Figure 1: Generating the WEIZMASS standard-based reference library.
figure 1

(a) The diversity of the reference library is summarized by a histogram showing the cumulative Tanimoto similarity index26 between all library metabolites. Each bar represents the percent of library metabolites pairs having up to the specified Tanimoto similarity index value. As about 50% of the library metabolites have similarity indices lower than 0.3 and over 80% are in the lower than 0.5 range, the library can be considered very structurally diverse. (b) An outline of the software which automatically creates the reference library (see Methods section and Supplementary Figs 2 and 3). (c) Example chromatogram of a pool of chemical standards analysed by high-resolution MS in the NI mode. The chemical structures of 11 library metabolites are given above the corresponding peaks.
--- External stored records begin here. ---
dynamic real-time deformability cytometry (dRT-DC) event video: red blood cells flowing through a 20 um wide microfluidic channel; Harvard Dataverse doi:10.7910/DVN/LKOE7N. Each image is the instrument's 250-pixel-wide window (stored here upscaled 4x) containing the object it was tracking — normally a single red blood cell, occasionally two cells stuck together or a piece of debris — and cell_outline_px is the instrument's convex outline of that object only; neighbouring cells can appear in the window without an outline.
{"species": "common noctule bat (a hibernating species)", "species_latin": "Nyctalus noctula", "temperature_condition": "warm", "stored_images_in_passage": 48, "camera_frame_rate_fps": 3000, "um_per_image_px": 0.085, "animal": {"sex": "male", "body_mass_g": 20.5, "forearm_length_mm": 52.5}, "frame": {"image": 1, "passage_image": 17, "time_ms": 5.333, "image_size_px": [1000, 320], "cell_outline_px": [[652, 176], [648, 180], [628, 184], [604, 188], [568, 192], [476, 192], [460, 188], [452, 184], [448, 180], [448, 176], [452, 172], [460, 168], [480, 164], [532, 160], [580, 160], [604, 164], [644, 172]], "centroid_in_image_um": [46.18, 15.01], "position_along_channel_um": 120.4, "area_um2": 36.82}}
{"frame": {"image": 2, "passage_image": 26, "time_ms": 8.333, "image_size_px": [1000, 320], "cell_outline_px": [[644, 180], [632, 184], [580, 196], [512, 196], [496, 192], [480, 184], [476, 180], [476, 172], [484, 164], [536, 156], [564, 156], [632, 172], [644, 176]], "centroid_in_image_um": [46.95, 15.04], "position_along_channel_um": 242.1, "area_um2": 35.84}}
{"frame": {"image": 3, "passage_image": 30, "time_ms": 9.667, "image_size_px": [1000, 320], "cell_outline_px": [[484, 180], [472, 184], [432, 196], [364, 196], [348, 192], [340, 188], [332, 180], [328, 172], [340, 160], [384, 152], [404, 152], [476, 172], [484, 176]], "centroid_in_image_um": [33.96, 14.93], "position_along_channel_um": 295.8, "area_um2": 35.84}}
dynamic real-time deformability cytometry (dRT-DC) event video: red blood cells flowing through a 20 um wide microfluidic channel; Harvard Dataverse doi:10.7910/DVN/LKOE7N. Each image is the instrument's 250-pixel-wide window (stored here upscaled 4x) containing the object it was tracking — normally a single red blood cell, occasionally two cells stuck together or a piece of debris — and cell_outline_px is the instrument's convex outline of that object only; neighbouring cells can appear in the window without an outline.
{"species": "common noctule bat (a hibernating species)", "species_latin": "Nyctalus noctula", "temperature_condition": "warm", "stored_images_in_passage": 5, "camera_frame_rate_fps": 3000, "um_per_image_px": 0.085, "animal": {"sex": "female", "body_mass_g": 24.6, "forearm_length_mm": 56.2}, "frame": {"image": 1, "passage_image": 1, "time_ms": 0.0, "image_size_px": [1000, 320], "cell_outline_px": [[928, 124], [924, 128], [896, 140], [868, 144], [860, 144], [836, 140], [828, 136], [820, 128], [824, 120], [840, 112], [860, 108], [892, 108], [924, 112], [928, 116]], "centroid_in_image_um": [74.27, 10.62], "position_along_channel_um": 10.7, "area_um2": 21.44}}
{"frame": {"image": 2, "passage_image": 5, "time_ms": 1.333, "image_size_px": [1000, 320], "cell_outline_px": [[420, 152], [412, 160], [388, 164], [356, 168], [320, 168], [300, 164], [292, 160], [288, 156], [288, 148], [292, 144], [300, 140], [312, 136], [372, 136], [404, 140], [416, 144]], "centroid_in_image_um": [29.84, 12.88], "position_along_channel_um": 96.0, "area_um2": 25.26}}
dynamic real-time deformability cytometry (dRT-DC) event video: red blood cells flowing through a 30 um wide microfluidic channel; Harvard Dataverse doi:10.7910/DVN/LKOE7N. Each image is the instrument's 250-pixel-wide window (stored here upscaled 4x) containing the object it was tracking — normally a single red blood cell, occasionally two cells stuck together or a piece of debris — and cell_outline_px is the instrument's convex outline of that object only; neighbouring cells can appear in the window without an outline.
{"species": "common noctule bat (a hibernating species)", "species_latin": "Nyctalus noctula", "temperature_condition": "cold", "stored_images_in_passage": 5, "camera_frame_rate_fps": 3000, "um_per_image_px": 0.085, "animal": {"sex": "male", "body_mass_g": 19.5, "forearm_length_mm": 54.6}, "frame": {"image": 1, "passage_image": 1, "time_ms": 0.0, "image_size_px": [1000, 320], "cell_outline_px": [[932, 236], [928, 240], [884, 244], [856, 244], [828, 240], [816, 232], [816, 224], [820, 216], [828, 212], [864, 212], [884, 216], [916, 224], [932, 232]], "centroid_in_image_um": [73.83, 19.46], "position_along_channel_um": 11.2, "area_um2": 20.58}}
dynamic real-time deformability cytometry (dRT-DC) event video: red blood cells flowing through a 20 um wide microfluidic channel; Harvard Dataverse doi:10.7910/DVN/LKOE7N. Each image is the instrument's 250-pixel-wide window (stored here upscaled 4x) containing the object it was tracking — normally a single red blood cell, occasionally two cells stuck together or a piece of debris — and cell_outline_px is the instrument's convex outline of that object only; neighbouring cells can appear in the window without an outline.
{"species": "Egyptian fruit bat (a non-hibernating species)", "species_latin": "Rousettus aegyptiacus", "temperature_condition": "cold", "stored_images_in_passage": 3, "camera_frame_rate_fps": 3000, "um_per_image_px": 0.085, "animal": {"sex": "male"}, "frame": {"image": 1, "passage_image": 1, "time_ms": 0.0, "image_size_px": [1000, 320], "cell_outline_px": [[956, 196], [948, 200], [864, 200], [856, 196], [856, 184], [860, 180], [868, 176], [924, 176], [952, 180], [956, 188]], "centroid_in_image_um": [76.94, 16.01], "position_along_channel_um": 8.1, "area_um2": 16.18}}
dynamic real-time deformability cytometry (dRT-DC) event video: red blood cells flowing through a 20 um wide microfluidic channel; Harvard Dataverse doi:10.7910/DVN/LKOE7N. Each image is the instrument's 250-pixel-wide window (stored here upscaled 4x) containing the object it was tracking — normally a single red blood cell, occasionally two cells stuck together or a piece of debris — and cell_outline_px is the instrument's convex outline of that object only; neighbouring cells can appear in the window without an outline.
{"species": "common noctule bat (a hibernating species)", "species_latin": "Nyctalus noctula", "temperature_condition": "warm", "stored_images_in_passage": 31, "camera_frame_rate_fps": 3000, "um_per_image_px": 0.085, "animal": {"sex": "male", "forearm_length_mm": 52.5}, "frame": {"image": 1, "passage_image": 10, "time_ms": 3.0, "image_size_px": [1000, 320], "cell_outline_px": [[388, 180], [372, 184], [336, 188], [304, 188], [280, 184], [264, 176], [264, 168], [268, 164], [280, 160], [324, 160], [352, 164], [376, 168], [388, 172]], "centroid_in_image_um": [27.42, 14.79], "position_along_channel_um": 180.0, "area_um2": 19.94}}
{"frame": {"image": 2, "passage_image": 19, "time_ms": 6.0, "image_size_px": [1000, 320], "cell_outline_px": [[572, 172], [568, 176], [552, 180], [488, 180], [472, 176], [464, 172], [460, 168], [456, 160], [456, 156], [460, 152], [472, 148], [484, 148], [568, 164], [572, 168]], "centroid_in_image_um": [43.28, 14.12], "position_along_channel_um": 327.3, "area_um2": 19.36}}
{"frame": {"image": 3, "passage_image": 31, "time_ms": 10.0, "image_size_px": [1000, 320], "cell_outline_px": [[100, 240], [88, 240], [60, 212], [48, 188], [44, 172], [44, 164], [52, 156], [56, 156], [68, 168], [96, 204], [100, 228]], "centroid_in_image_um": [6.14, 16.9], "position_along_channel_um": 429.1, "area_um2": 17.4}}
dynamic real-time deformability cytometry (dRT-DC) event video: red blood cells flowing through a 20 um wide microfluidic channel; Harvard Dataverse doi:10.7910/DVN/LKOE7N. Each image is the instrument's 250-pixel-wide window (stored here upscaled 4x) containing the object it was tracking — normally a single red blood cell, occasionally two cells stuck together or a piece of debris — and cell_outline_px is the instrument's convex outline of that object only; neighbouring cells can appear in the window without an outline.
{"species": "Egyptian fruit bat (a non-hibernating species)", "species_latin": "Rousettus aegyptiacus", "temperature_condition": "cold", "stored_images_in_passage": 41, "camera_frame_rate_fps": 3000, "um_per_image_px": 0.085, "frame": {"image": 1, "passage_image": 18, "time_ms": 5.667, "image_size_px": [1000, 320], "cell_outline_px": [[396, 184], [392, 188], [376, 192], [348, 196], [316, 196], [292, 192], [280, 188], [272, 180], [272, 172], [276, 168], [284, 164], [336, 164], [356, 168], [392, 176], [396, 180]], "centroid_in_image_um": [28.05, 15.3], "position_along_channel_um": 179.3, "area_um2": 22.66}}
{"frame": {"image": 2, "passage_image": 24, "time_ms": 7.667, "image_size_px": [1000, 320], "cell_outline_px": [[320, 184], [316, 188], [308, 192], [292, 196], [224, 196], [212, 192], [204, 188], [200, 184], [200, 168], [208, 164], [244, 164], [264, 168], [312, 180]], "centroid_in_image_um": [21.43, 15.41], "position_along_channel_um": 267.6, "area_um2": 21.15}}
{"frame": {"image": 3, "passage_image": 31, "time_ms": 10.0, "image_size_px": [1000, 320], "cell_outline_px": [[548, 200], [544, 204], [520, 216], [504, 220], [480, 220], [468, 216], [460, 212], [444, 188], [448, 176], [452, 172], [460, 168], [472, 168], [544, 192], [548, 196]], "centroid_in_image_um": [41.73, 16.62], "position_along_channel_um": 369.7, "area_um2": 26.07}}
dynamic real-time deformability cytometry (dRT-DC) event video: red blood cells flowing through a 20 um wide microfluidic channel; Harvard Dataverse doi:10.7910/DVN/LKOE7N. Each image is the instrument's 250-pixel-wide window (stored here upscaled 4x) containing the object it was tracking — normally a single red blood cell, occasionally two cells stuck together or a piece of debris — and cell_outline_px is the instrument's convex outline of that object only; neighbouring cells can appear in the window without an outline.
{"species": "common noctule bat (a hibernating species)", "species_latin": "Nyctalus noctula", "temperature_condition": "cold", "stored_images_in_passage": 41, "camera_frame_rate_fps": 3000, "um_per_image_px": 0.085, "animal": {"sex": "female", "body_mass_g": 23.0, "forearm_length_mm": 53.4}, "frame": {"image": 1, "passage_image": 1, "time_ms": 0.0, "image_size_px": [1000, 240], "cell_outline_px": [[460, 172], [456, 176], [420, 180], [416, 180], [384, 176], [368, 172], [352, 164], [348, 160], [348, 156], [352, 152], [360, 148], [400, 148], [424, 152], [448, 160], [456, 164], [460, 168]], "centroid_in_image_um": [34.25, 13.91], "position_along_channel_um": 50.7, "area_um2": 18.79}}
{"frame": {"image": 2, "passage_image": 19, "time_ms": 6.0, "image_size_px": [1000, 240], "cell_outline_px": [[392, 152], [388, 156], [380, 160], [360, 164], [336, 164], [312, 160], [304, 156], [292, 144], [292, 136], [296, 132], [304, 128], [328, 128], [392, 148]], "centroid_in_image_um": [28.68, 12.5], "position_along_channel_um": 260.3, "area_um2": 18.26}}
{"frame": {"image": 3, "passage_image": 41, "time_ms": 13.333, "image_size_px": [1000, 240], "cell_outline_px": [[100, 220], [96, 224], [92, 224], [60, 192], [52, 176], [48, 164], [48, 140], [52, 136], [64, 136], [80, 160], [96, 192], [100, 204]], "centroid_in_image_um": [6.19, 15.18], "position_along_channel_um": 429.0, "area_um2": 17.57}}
Comparison with other high-resolution plant MS libraries

We compared WEIZMASS with the high-resolution MS spectra data of phytochemicals in the ReSpect DB13. In terms of size, the WEIZMASS library has 3,308 unique chemical structures related to 1,785 chemical formulas, while 465 chemical structures and 397 chemical formulas could be found in the ReSpect DB (Supplementary Table 1). In addition, a very low number of metabolites (roughly 3%) of the WEIZMASS library have identical chemical structures in the ReSpect DB, emphasizing the novelty of the presented data. We further compared the WEIZMASS library with the GNPS (Global Natural Products Social Molecular Networking) database, which is not exclusive to either plant or natural products. The ‘PRESTWICK PHYTOCHEM’ GNPS plant product library currently contains 140 unique chemical structures, and additional three non-plant specific natural products libraries (the ‘NIH-NATURALPRODUCTSLIBRARY’, the ‘FAULKNERLEGACY’ and the ‘GNPS LIBRARY’) currently contain 1,941 unique SMILES strings (corresponding with unique chemical structures, of which only 1,242 were readable and could be processed; see Methods section). These libraries cannot, however, be directly compared with the WEIZMASS library, as we could not determine how many of their entries are plant related and have an MS spectra derived from a chemical standard. Regardless, we found no overlap between any of the GNPS libraries and the WEIZMASS library, and the highest Tanimoto similarity index between any WEIZMASS metabolite and the mentioned GNPS libraries was 0.17, implying very distinct chemical spaces. Finally, we compared the WEIZMASS library with the Spektraris repository27, which is dedicated to identification of compounds produced in plants. The Spektraris DB contains 487 unique chemical structures and 422 unique chemical formulas, compared with 3,308 unique chemical structures and 1,785 unique chemical formulas in the WEIZMASS library. Again, we found no overlap between the Spektraris DB and the WEIZMASS library, and the highest Tanimoto similarity index between the libraries was 0.18, indicating very distinct chemical spaces.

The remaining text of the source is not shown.